News

By Kathleen Gilbert

SAN FRANCISCO, July 6, 2010 (LifeSiteNews.com) – The newly-appointed auxiliary bishop of San Francisco has in the past criticized Catholic Church policy disallowing politicians who promote abortion from receiving Holy Communion, saying that such a move makes the Church appear too “partisan,” “Republican” and “coercive.”

Msgr. Robert McElroy made the statements in a 2005 column for America magazine, in which he criticized Newark Archbishop John Myers for maintaining the policy against public figures who promote the murder of unborn children. Canon 915 of the Church's Code of Canon Law states that “those who have been excommunicated … and others obstinately persevering in manifest grave sin are not to be admitted to Holy Communion.”

The Vatican on Tuesday appointed McElroy to the San Francisco diocese, where he currently serves as a priest.

In his column, McElroy began by noting that “the theological starting point for those who advocate eucharistic sanctions is a sound one,” inasmuch as the support of Catholic leaders for “abortion rights” represents a scandal and “a major failure in church life.” However, he went on to call the notion that Catholics who vote in favor of the legalized killing of the unborn have excommunicated themselves “a novel and open-ended theory,” citing Archbishop Myers' statement that such figures are “not objectively in communion with Christ and His Church.”

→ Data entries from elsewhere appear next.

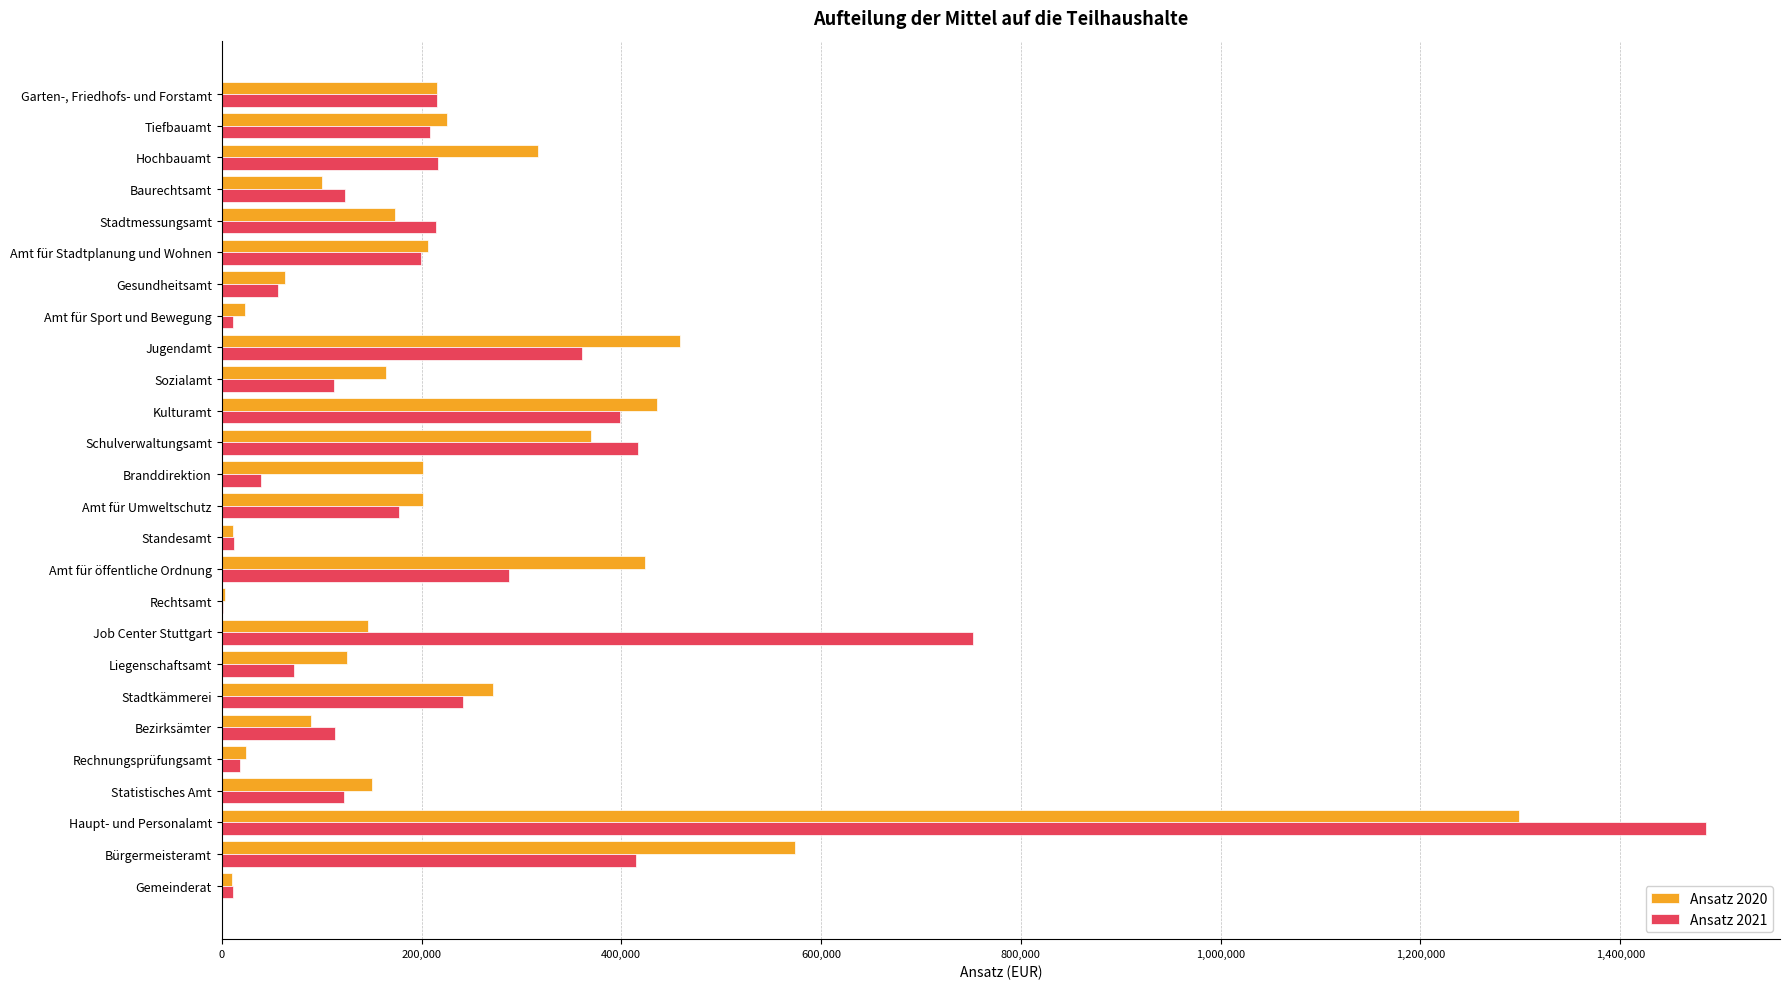

At which category is the sum across all series the highest?

Haupt- und Personalamt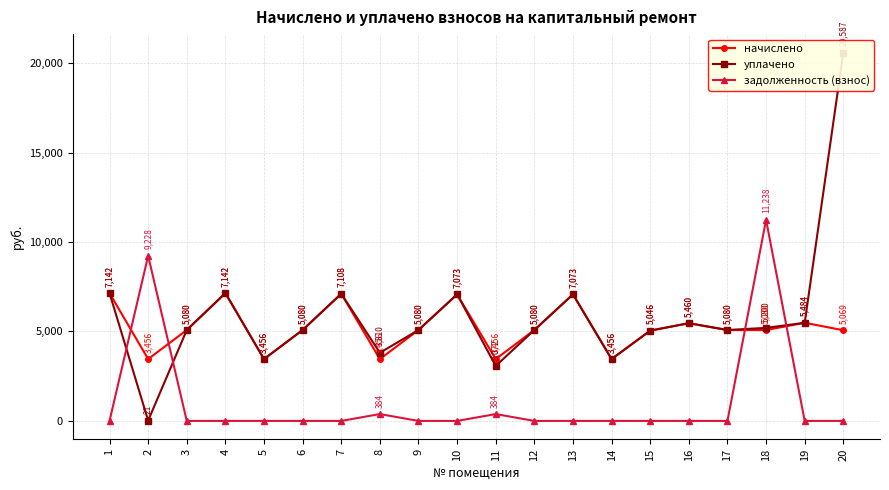

At which category does уплачено reach its first local peak?

4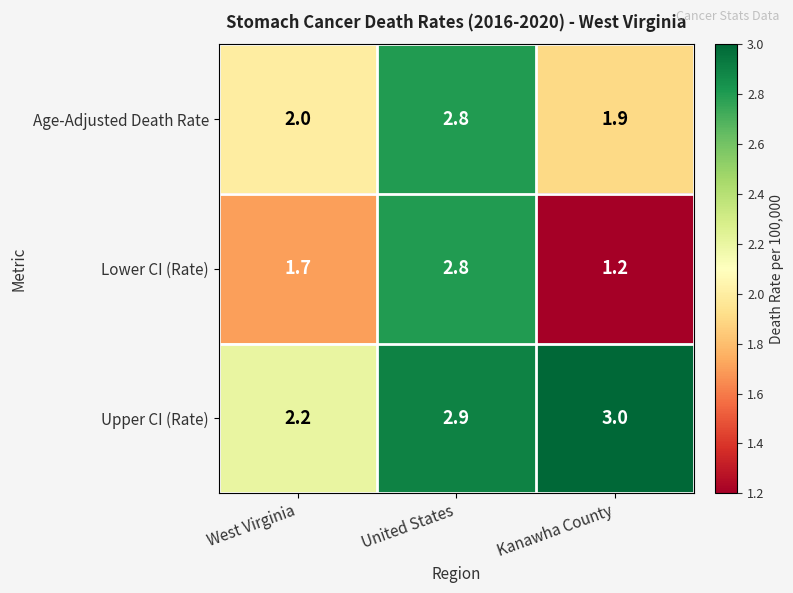

How many categories are shown in the chart?

3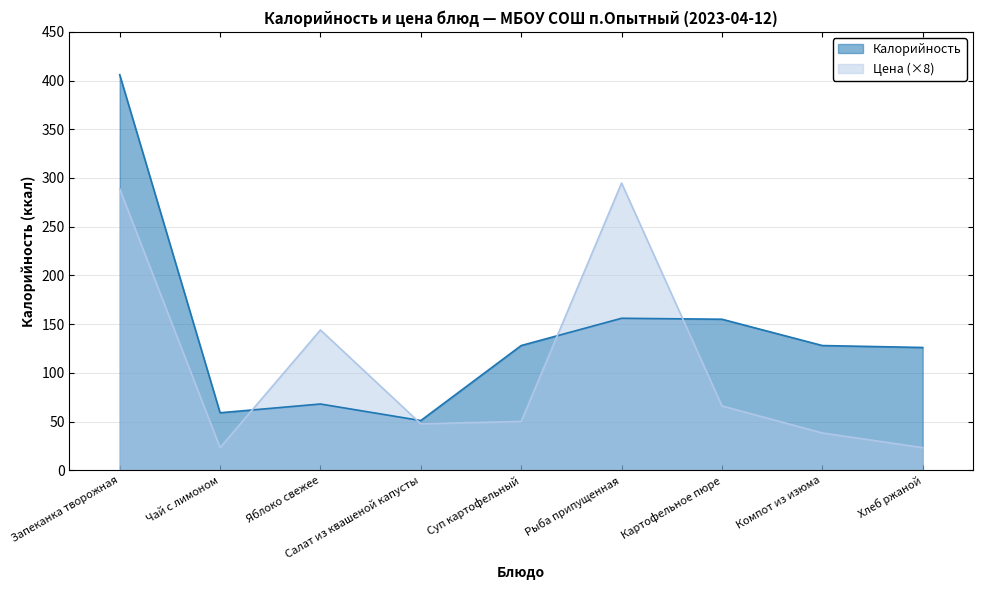

What is the label of the 7th point from the left?

Картофельное пюре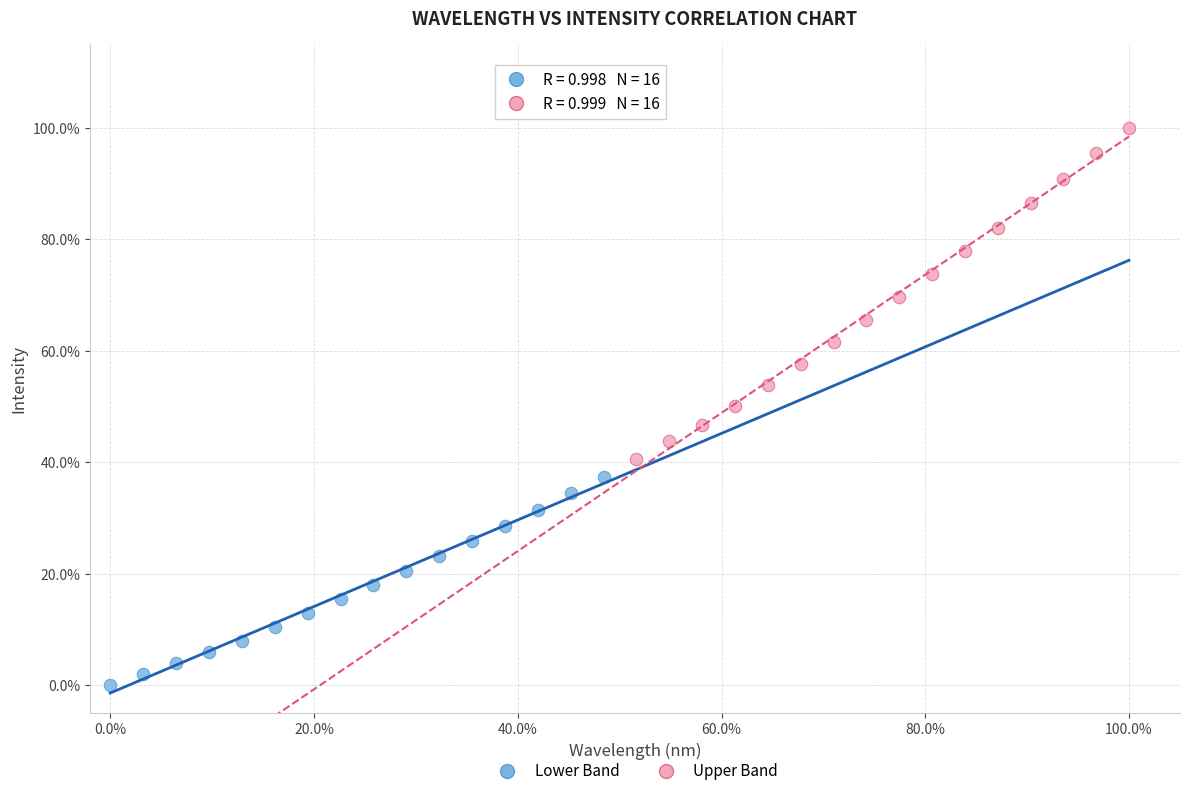

What are all the series names shown in the legend?

Lower Band, Upper Band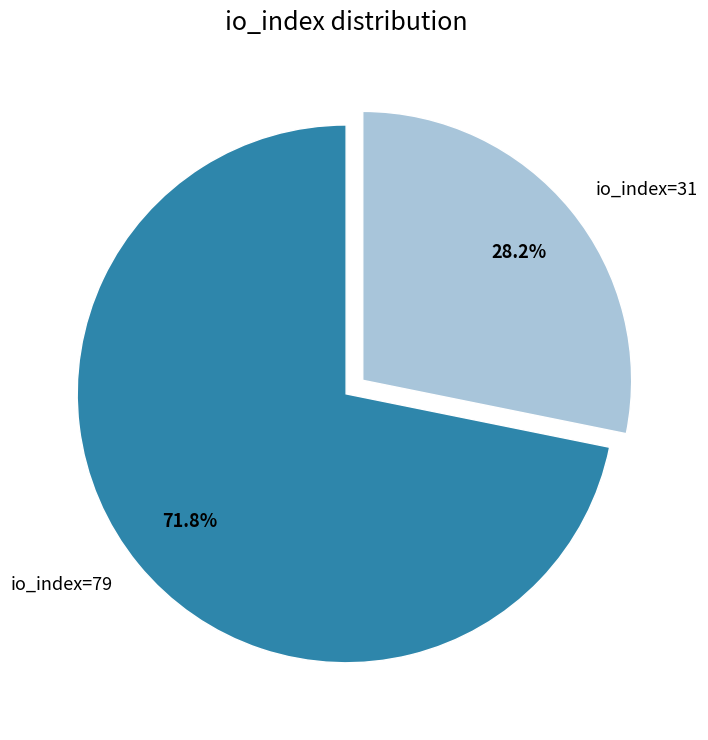

To the nearest percent, what is the average slice percentage?

50%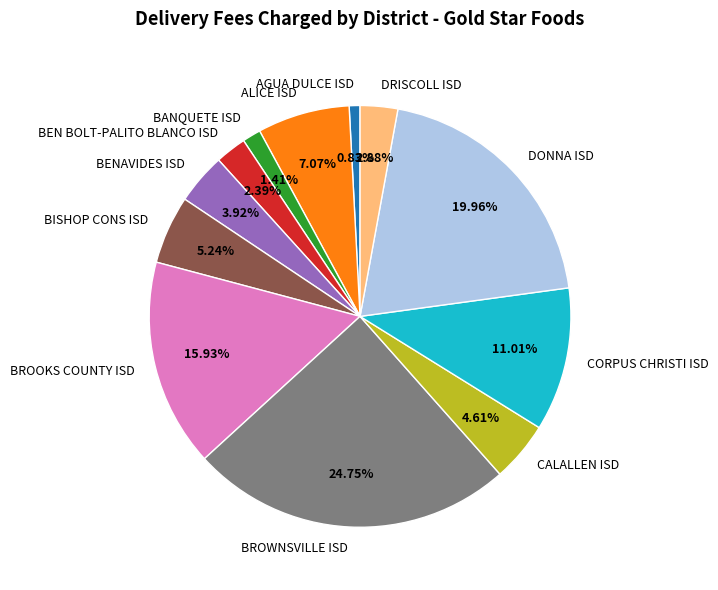

Between CALALLEN ISD and BROOKS COUNTY ISD, which is larger?

BROOKS COUNTY ISD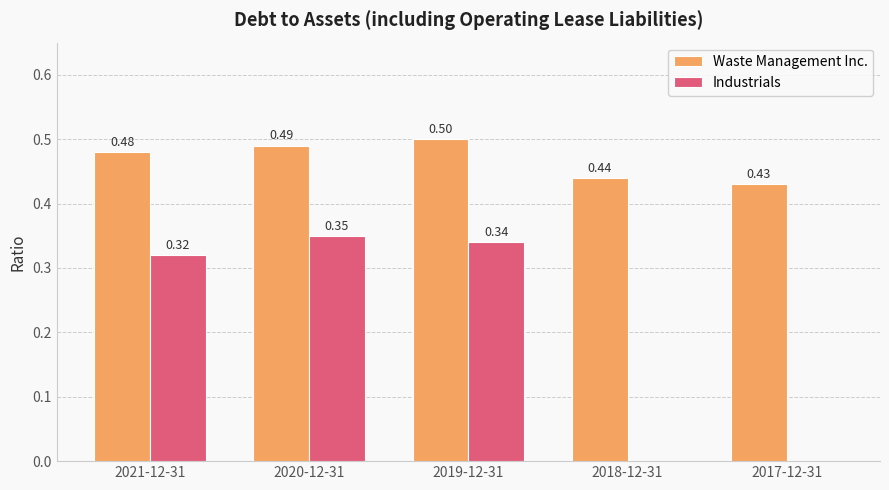

What is the sum of all Waste Management Inc. values?

2.3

McElroy objected that the notion of automatic excommunication “casts aside all the limitations and admonitions to pastoral solicitude that the church has traditionally demanded” in such cases. Citing the Church's traditionally prudential handling of scandal, the monsignor claimed that the benefits of denying Communion are “heavily outweighed” by other considerations, such as that the move would be “perceived by Americans … as coercive” and make abortion appear to be a “sectarian Catholic issue.”

“The imposition of eucharistic sanctions solely on candidates who support abortion legislation will inevitably transform the church in the United States, in the minds of many, into a partisan, Republican-oriented institution,” he wrote.

“It does not matter that eucharistic sanctions would be fully within the legitimate moral and civil rights of the church to adopt, and that those who have attacked them as a violation of the separation of church and state are totally in error in their understanding of the constitutional tradition of the United States,” wrote McElroy. “What does matter enormously is that Americans will in general recoil from the use of the Eucharist as a political weapon, and will reassess their overall opinion of the church’s role in the political order.”

One prominent bishop in a nearby diocese, however, disagrees with McElroy that the pros outweigh the cons.

Bishop Thomas Olmsted of Phoenix, one of the most outspokenly pro-life bishops in the U.S., wrote last month that failing to call pro-abortion Catholic politicians to account when they profess to reconcile their views on abortion with their Catholic faith “inevitably leads to more evil acts in the future.”

While the bishop did not mention communion in his latest column, in the past Olmsted has made clear that pro-abort Catholics should not receive, and should even be denied communion.  In a booklet released in 2006, the bishop wrote that such politicians “cannot receive Holy Communion without previously making a good confession.”

In 2005 the Phoenix bishop made himself even clearer, telling IgnatiusInsight: “So anyone who has had an abortion, or has participated in one, or euthanasia, or who would be promoting those things, or have failed to protect human life while in a position where they could protect it – such as a politician or a judge – they should not be receiving Communion. If they persisted in it after [Church teaching] was presented to them, then I think the priest or deacon should not give them Communion in that case.”

“Evil acts, in themselves, are the greatest source of scandal,” wrote the bishop in last month’s column on scandal. “When the perpetrators are not called to account, then they are emboldened to do even worse deeds.”

“Since some scandals are more grievous than others, remaining silent about the scandal given by those with greater influence in the Church or society has far more toxic effects than silence about other scandals,” he noted.

Whether or not such a sanction is viewed as cruel or coercive, said Olmsted, such correction “is not an act of presumed superiority” but is “an act of fraternal love that desires our brother see and admit his mistake, to repent and find new life in the rich mercy of God.”

Olmsted's opinion is backed by strong and repeated admonitions from Archbishop Raymond Burke, head of the Apostolic Signatura, the Catholic Church's highest court. Burke has confirmed that bishops have “no choice” but to deny Communion to publicly pro-abortion Catholics.